Nos llama entonces la atención una máscara que a través de su traje de Don Juan Tenorio, deja adivinar, por su tipo fornido y tosco, a un hijo de Galicia, dedicado al comercio de víveres más o menos finos. Recorre el salón a grandes pasos. El público empieza a burlarse de su estrafalaria figura y a tomarle el pelo. Después, apartándose de la algazara general, el enmascarado camina solo, lentamente, tropezando con todos. De repente se detiene; al buscar una salida ha chocado contra un espejo. Vuelve a caminar, con la misma vacilación, con el mismo encogimiento, siempre indeciso…

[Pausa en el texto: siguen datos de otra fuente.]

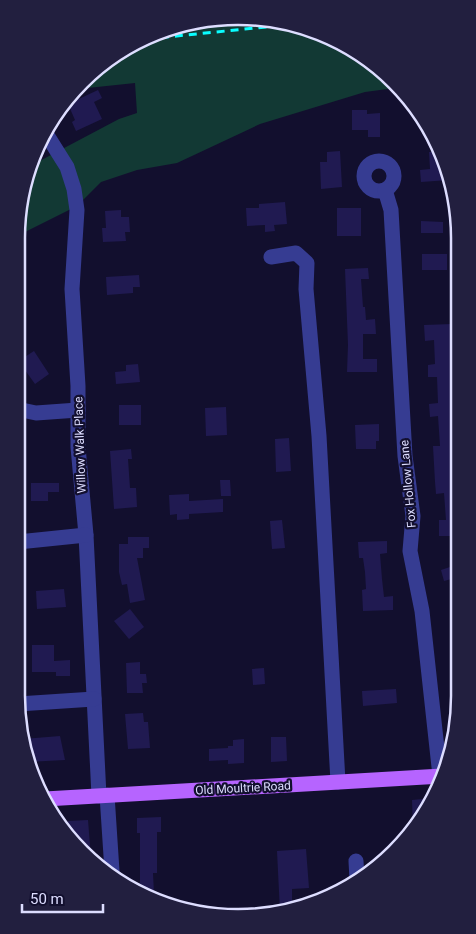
<svg xmlns="http://www.w3.org/2000/svg" width="476" height="934" font-family="Roboto,sans-serif">
<rect width="100%" height="100%" fill="#120f2e"/>
<path fill="#123934" d="M252 17 336 39 395 88 365 92 260 124 177 163 137 170 101 182 77 206 17 236V224L32 165 119 119 137 113 135 83 78 89 92 71 166 28Z"/>
<g fill="#201a51">
<path d="M98 90 102 98 94 102 102 119 76 131 72 122 75 120 68 104Z"/>
<path d="M352 110H367V114L380 113V137H368V130H352Z"/>
<path d="M340 151 342 187 321 189 320 162H327V152Z"/>
<path d="M442 151 449 180 421 182 420 170 430 169 429 152Z"/>
<path d="M285 202 287 224 274 225 275 231 265 232V225L247 226 246 208H259V204Z"/>
<rect x="337" y="208" width="24" height="28"/>
<path d="M121 210V217H129L130 232H125L126 241 103 242 102 228H106L105 211Z"/>
<path d="M421 221 443 222V233H421Z"/>
<rect x="422" y="254" width="25" height="16"/>
<path d="M368 268 369 279H361L363 307H365L366 320 375 319 376 334H363V359H377V372H347L348 345 345 269Z"/>
<path d="M139 275 140 287H133V293L107 295 106 277Z"/>
<path d="M452 324 454 363H458V384L454 385 456 414 458 413V424H456L459 445V546H451L450 536H439V520H446L444 493 436 494 435 482 433 446H440L438 416 430 417 429 404 438 403 437 377H428V365L435 364 434 340 425 341 424 325Z"/>
<path d="M34 351 49 374 35 384 25 370 17 376V362Z"/>
<path d="M138 364 140 382 116 384 115 372 126 371V365Z"/>
<rect x="119" y="405" width="22" height="20"/>
<path d="M226 407 227 435 206 436 205 408Z"/>
<path d="M379 424V441H376V449H356L355 425Z"/>
<path d="M289 438 291 471 276 472 275 439Z"/>
<path d="M131 449 132 459H128L130 488H136L137 507 114 509 110 451Z"/>
<path d="M220 480H230L231 496H221Z"/>
<path d="M31 483H59V492H48V501H31Z"/>
<path d="M189 494V501L223 499V512L189 514V519L177 520V514L170 515 169 495Z"/>
<path d="M282 520 285 548 272 549 270 521Z"/>
<path d="M128 537H149V548H143V558H137L145 600 130 603 127 584 122 585 119 572V544H128Z"/>
<path d="M387 541V553L380 554 382 579 384 597 393 596V610L363 611 362 590 366 589 365 572 363 558H359L358 542Z"/>
<path d="M459 564V577L444 581 441 570Z"/>
<path d="M64 589 66 607 37 609 36 591Z"/>
<path d="M130 609 144 627 129 639 114 621Z"/>
<path d="M32 645H54V661L70 660V676H56V672H32Z"/>
<path d="M140 662V674H146L147 683H142L143 693H127L126 663Z"/>
<path d="M264 668 265 684 253 685 252 669Z"/>
<path d="M396 689 397 703 363 706 362 691Z"/>
<path d="M143 713 144 722H148L150 748 128 749 125 714Z"/>
<path d="M60 736 65 760 27 762 23 739Z"/>
<path d="M271 737H286L287 761 271 762Z"/>
<path d="M244 739V763L228 764V760L209 761V749L228 748V746H233V740Z"/>
<path d="M434 798 413 828 412 800Z"/>
<path d="M161 817V832H157V873H153L154 894H148L123 884 140 883V833H137V818Z"/>
<path d="M88 820 91 858 69 838 68 821Z"/>
<path d="M306 849 309 888 292 889V908L280 912 277 851Z"/>
</g>
<g fill="none" stroke-linecap="round" stroke-linejoin="round">
<g stroke="#363c92" stroke-width="15">
<path d="M45 132 67 167 74 189 77 210 72 289 78 386V447L86 535 99 796"/>
<circle cx="379" cy="176" r="15"/>
<path d="M385 190 391 210 405 456 413 516 410 551 422 611 440 776"/>
<path d="M271 257 296 253 307 263 306 289 319 436 338 782"/>
<path d="M17 409 36 413 78 410"/>
<path d="M18 542 86 535"/>
<path d="M18 704 94 699"/>
<path d="M107 795 112 871 110 876"/>
<path d="M356 861 357 880"/>
</g>
<path stroke="#b664ff" stroke-width="15" d="M45 799 442 776"/>
<path stroke="#09feff" stroke-width="3" stroke-dasharray="8 6" stroke-linecap="butt" d="M147 39 285 25"/>
</g>
<g text-anchor="middle" dominant-baseline="central" stroke-width="4.5" stroke-linejoin="round" paint-order="stroke">
<g font-size="12" fill="#ddf" stroke="#120f2e">
<text transform="translate(80 445) rotate(-92)">Willow Walk Place</text>
<text transform="translate(408 484) rotate(-95)">Fox Hollow Lane</text>
<text transform="translate(243 788) rotate(-3)">Old Moultrie Road</text>
</g>
</g>
<path d="M0 0H476V934H0ZM238 25H238A213 213 0 0 1 451 238V696A213 213 0 0 1 238 909H238A213 213 0 0 1 25 696V238A213 213 0 0 1 238 25Z" fill="#221f3f" fill-rule="evenodd"/>
<path fill="none" stroke="#ddf" stroke-width="2.5" d="M238 25H238A213 213 0 0 1 451 238V696A213 213 0 0 1 238 909H238A213 213 0 0 1 25 696V238A213 213 0 0 1 238 25Z"/>
<path d="M22 904v8h81v-8" fill="none" stroke="#ddddff" stroke-width="2.5"/>
<text x="30" y="904" font-size="15" fill="#ddddff" stroke="#120f2e" stroke-width="4" paint-order="stroke">50 m</text>
</svg>
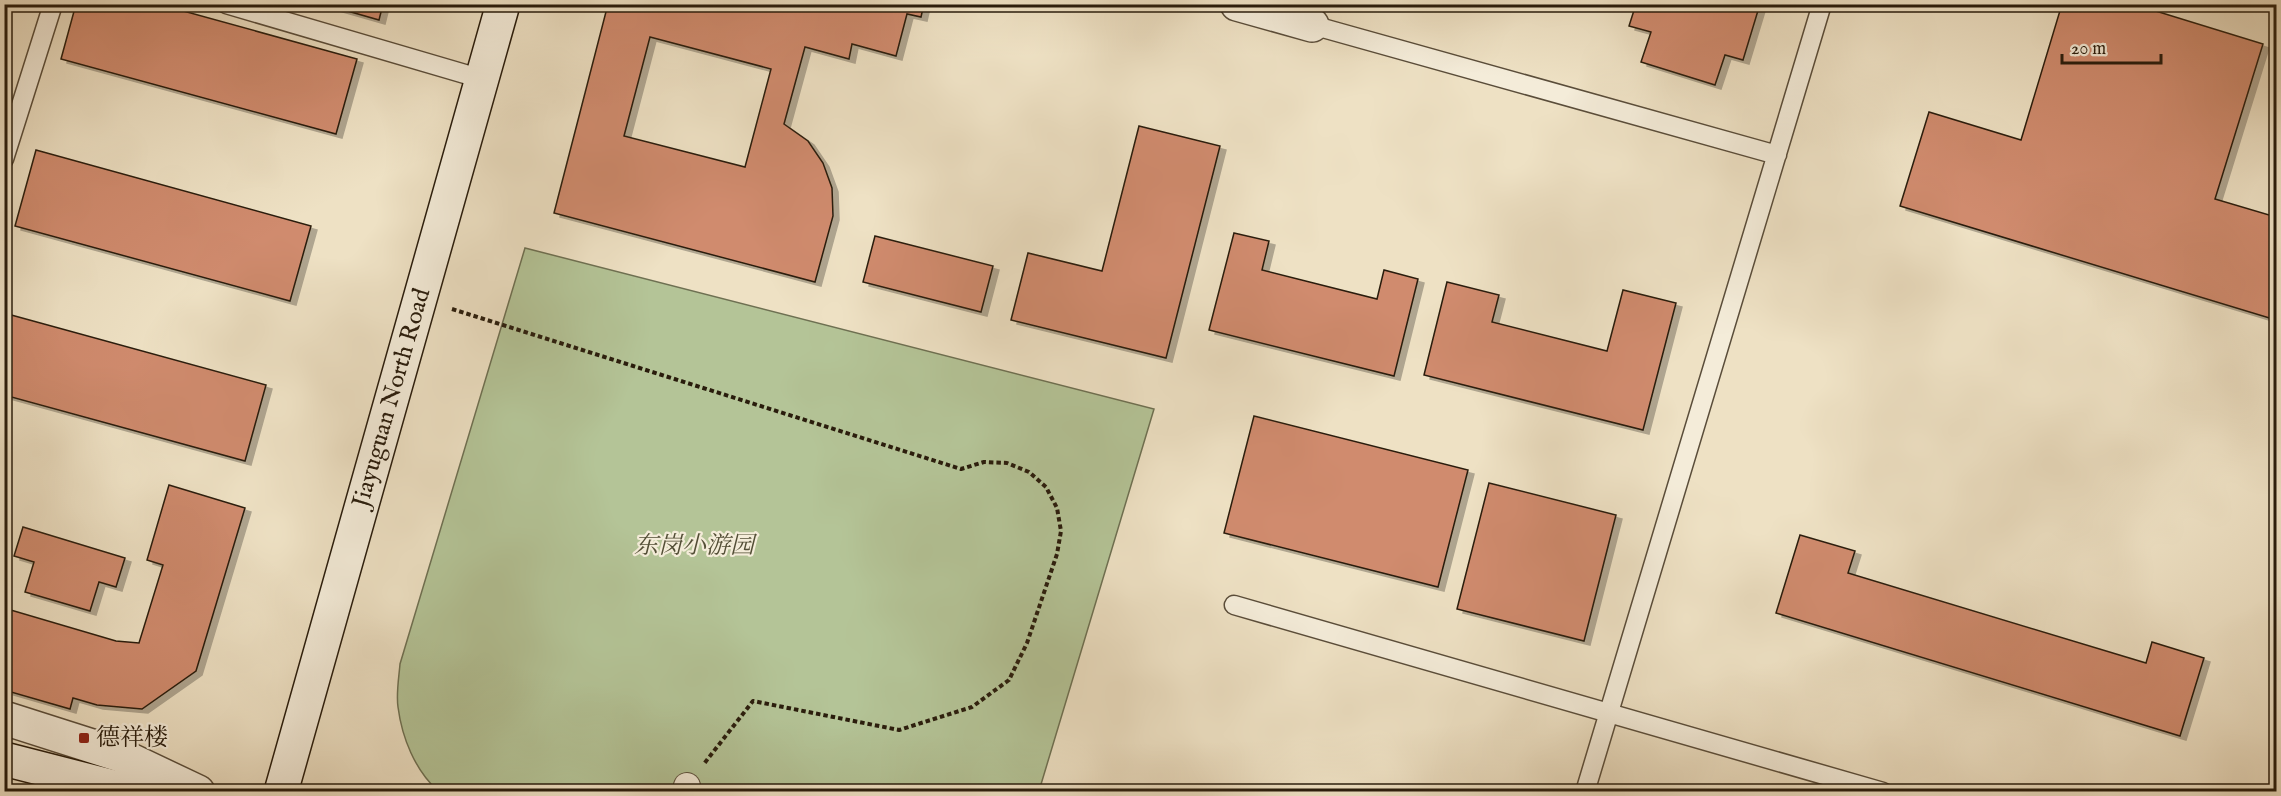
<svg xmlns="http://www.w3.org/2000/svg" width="2281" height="796" font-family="'IM FELL English','Noto Serif SC',serif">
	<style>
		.green { fill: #b4c497; stroke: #6e7052; stroke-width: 1.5 }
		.building { fill: #d08b6e; stroke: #291c0c; stroke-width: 1.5; fill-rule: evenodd; filter: url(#shadow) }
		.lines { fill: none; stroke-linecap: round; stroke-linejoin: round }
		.service-casing { stroke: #5a4d3a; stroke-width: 21 }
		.pedestrian-casing { stroke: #5a4d3a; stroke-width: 28 }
		.minor-casing { stroke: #5a4d3a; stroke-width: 36 }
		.secondary-casing { stroke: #291c0c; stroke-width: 36 }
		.path { stroke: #291c0c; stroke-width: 4; stroke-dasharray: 4.5 3; stroke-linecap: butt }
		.service { stroke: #f4ecd9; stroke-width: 18 }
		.pedestrian { stroke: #f4ecd9; stroke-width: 26 }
		.minor { stroke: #f4ecd9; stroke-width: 33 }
		.secondary { stroke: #f4ecd9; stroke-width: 33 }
		.poi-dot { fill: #8f2418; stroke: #f4ecd9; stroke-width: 2 }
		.labels { text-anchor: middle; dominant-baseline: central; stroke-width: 4.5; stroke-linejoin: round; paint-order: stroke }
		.street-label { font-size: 24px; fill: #291c0c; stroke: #f4ecd9 }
		.park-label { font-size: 24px; font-style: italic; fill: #534e36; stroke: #f4ecd9 }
		.poi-label { font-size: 24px; fill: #291c0c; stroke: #f4ecd9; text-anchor: start }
	</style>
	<defs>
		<filter id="shadow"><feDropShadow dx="6" dy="4" stdDeviation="0" flood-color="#0004"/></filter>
	</defs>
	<rect width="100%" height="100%" fill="#eee1c4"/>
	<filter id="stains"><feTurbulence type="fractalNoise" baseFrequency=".00333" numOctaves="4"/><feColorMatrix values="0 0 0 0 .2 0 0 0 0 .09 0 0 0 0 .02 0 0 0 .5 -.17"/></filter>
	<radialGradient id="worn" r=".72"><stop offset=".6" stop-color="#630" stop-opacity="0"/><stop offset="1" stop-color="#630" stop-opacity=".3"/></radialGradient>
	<!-- green -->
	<path class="green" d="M525 248 1154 409 1039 791H438C415 770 402 738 398 707 396 693 399 677 400 664Z"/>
	<!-- building -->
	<path class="building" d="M76 4H158L357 59 336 134 61 59Z
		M323 4H383L379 20Z
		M608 4H924L921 17 907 14 896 56 852 44 849 59 805 47 784 124 808 141 823 163 832 188 833 216 815 282 554 213ZM650 37 771 69 745 167 624 136Z
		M1636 4H1760L1743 60 1725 55 1715 85 1641 62 1651 32 1629 26Z
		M2062 4H2133L2263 44 2215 199 2276 217V320L1900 206 1929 112 2021 140Z
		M1139 126 1220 146 1166 358 1011 320 1028 253 1102 271Z
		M36 150 311 226 290 301 15 226Z
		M1234 233 1269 241 1262 270 1377 299 1384 270 1418 279 1394 376 1209 330Z
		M875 236 993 266 981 312 863 282Z
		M1447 282 1499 295 1492 322 1607 351 1623 290 1676 303 1643 430 1424 375Z
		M4 313 266 385 245 461 4 395Z
		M1254 416 1468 470 1438 587 1224 533Z
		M1489 483 1616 515 1584 641 1457 609Z
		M169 485 245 508 196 671 142 709 97 705 73 698 70 709 4 690V608L116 641 139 643 163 565 147 560Z
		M23 527 125 558 116 587 99 582 90 611 25 592 34 562 14 556Z
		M1800 535 1855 551 1848 573 2146 663 2152 642 2204 658 2180 736 1776 613Z"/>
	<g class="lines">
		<defs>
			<path id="service" d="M226 4 482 79
				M1312 25 1777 155
				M4 159 53 4
				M1234 605 1883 792
				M1585 792 1822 4"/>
			<path id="pedestrian" d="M685 792 687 786"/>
			<path id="minor" d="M1237 4 1312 25
				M4 718 120 755 198 792"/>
			<path id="secondary" d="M4 759 133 792
				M281 792 503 4"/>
		</defs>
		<!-- service casing -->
		<use href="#service" class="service-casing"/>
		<!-- pedestrian casing -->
		<use href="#pedestrian" class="pedestrian-casing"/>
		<!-- minor casing -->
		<use href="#minor" class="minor-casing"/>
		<!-- secondary casing -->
		<use href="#secondary" class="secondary-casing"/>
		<!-- path -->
		<path class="path" d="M452 309 961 469 984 462 1007 463 1029 472 1046 487 1057 508 1061 531 1057 554 1027 643 1009 680 972 707 899 730 753 701 703 765"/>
		<!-- service -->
		<use href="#service" class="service"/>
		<!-- pedestrian -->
		<use href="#pedestrian" class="pedestrian"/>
		<!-- minor -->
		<use href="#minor" class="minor"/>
		<!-- secondary -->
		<use href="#secondary" class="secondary"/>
	</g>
	<!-- markers -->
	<rect class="poi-dot" x="78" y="732" width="12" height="12" rx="3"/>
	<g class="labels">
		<!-- street labels -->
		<g class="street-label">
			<text transform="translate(392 398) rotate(-74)">Jiayuguan North Road</text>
		</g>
		<!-- park labels -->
		<g class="park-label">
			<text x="694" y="546">东岗小游园</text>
		</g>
		<!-- poi labels -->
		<g class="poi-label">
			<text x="96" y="738">德祥楼</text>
		</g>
	</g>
	<!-- margin -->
	<rect width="2281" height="796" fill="none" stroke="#eee1c4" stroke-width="24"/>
	<rect x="6" y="6" width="2269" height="784" fill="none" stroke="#291c0c" stroke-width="3"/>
	<rect x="12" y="12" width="2257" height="772" fill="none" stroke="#291c0c" stroke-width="1.5"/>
	<!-- scale -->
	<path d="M2062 54v9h99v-9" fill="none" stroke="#291c0c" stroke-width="3"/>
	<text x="2071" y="54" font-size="18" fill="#291c0c" stroke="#f4ecd9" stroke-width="4.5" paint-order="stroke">20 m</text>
	<rect width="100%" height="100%" filter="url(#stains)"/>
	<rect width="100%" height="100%" fill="url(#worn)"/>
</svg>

¿Quién es esa máscara? ¿Qué le pasa?

¡Ah, lector!, es una máscara que se ha cortado, que está, como se dice vulgarmente metido en la piña... que se da cuenta de que hace el ridículo... Es un personaje que no falta en ninguno de nuestros bailes; ¿quién no lo conoce?
Generalmente suele ser un pobre diablo, de carácter tímido y apocado, que, por seguir la corriente general, se disfraza también en los carnavales y, solo, se dirige a los bailes. No conoce a nadie. Es incapaz de dar una broma. No tiene, pues, más remedio que dar vueltas y vueltas por el salón. Al principio todo marcha bien; pero llega un momento en que nuestro hombre comprende el triste papel que está haciendo, ve que empieza a llamar la atención, que todos se fijan en él, y de él se burlan. Unos le gritan, otros le empujan... Nuestro hombre está ya perdido, un sudor frío cubre su cuerpo; la careta le ciega, le ahoga. Pide al cielo que la tierra se abra a sus pies y lo trague...
Pocos momentos hay más desesperantes y angustiosos en la vida que cuando uno, conscientemente, hace el ridículo a la vista del público, donde todos lo ven y todos lo conocen; pero más desesperante resulta cuando, cubierto con un disfraz, sin que nadie lo conozca, «a solas con su conciencia», es uno mismo el que se ve en ridículo; convirtiéndose entonces, como dijo el poeta, en «confesor, juez y verdugo».
Se acoquinó después Don Juan y retiróse a un rincón, de donde vinieron a sacarle un grupo de alegres muchachos de la Acera, que lo menos que con él hicieron fue mantearlo como al pobre Sancho...
Tal vez este Tenorio, al contarle a la mañana siguiente a los compañeros de tienda, sus aventuras de la noche, les ponderaría:

—¡Cómo me he divertido!

Dos máscaras interrumpieron nuestra charla. Eran dos mujeres descocadas y locas que recorrían la sala rechazando a cuantos hombres pretendían bailar con ellas. De pronto, mi amigo, más audaz y atrevido que los demás, se acercó a una y sujetándola por un brazo le dijo sin vacilación:

—Ven conmigo, vamos a bailar —y uniendo la acción a las palabras enlazó su talle y se perdió entre las innúmeras parejas, no sin antes indicarme por señas, que hiciese lo mismo con la otra enmascarada.

Le imité, y mientras me entregaba a las delicias del baile, iba pensando en aquella frase amarga y cruel del filósofo francés: «La mujer admira y obedece siempre al que, además de ser oportuno, es audaz y atrevido. En cambio, jamás le hará caso al hombre pusilánime y tímido».